I’m not sure if this is the right place to bring it up, but searching for L = len(layers_dims) - 1 returned this topic.

The inconsistent way that L is set in the Initialization programming assignment confused me for a while:

L is assigned with len(layers_dims) in both the initialize_parameters_zeros and initialize_parameters_random functions, but it’s assigned with L = len(layers_dims) - 1 in the initialize_parameters_he function.

The function’s loops all handle their respective values of L correctly, so it’s not a bug in the code. The comment integer representing the number of layers is shown for L in all three functions though. It’s got to be wrong for one of the cases.

My understanding is that this is correct:

L = len(layers_dims)  # integer representing the number of layers

That is counting layer 0 (the input layer) as a layer. I think that’s the approach that’s used in the teaching material, for example where A0 refers to the input layer activations.

If that’s correct, then the comment in the initialize_parameters_he function is wrong:

L = len(layers_dims) - 1 # integer representing the number of layers

L = len(layers_dims) - 1

is the correct number for the number of layers. The point is you need to know the size of the inputs, but those are not a “layer” in Prof Ng’s terminology.

So in a 2 layer network, you need to know the dimension of the inputs, the number of neurons in the first layer and the number of neurons output by the second layer. That is 3 numbers for a 2 layer network.

But just because I have a variable called L in my function does not mean that it always means the same thing.

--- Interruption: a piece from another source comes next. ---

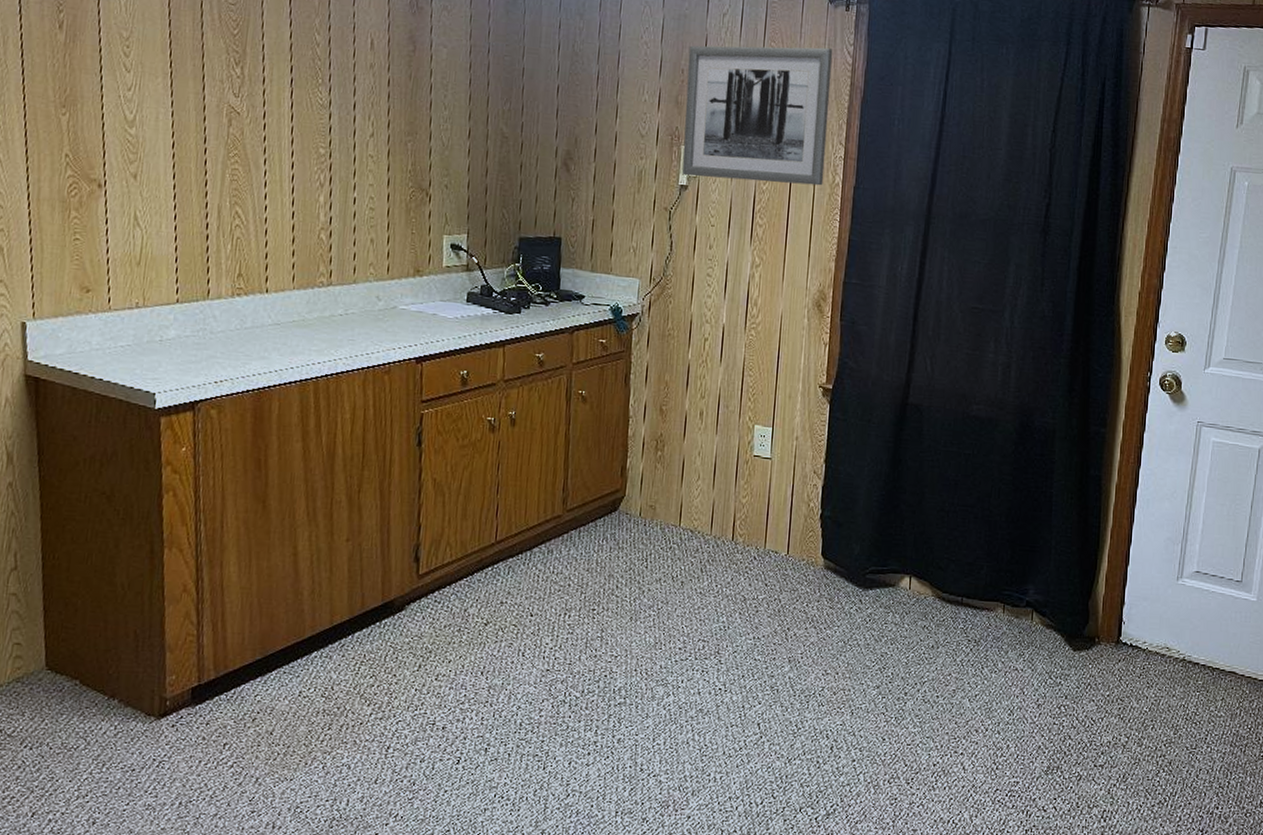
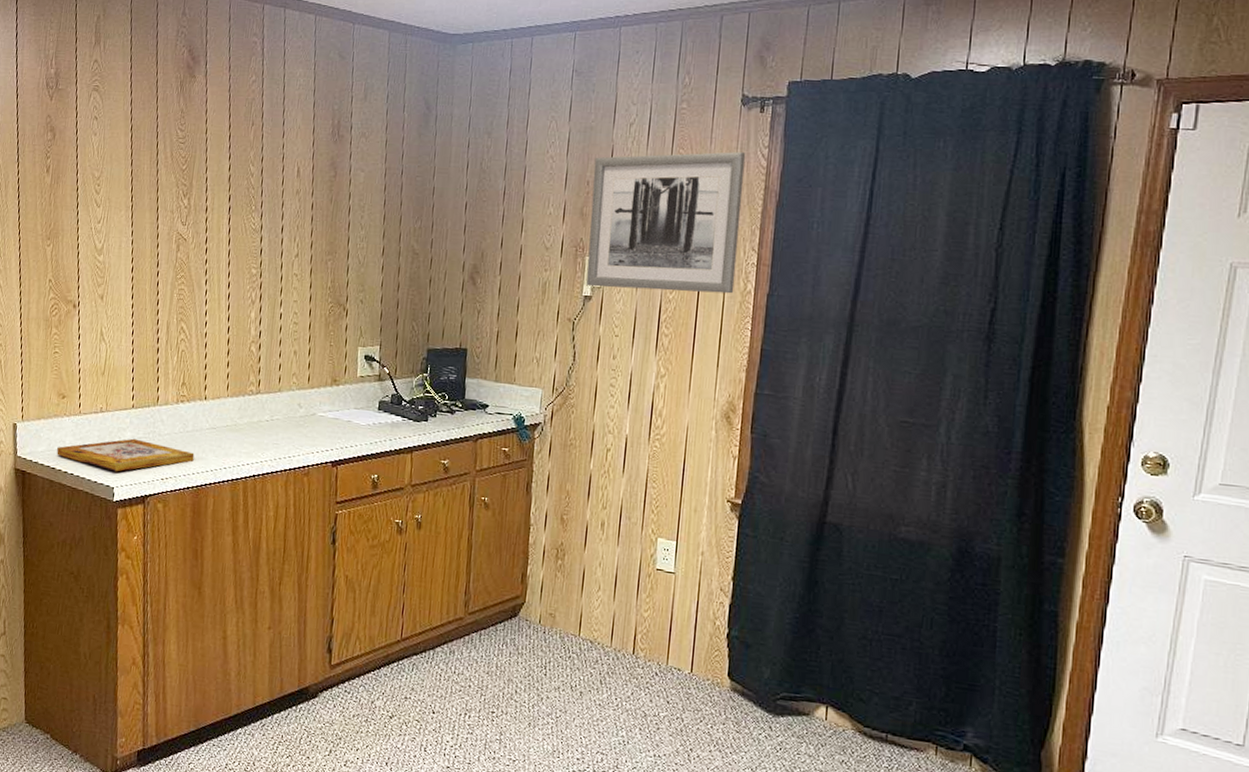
picture frame: none [80,337,255,376] -> present [56,438,195,472]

You have to read the code and figure out how things are working in that particular instance.

It just seemed inconsistent to have two different ways of dealing with the L parameter in more or less identical functions in the same project. I wasn’t sure if that was intentional or not. So I spent some time trying to figure out why L was assigned differently in initialize_parameters_he. I was trying to understand if it’s done for a reason other than keeping people on their toes.

I don’t think it’s part of a teaching strategy. Consistency is rarely a characteristic of Machine Learning methods or instruction. There are very few firm standards.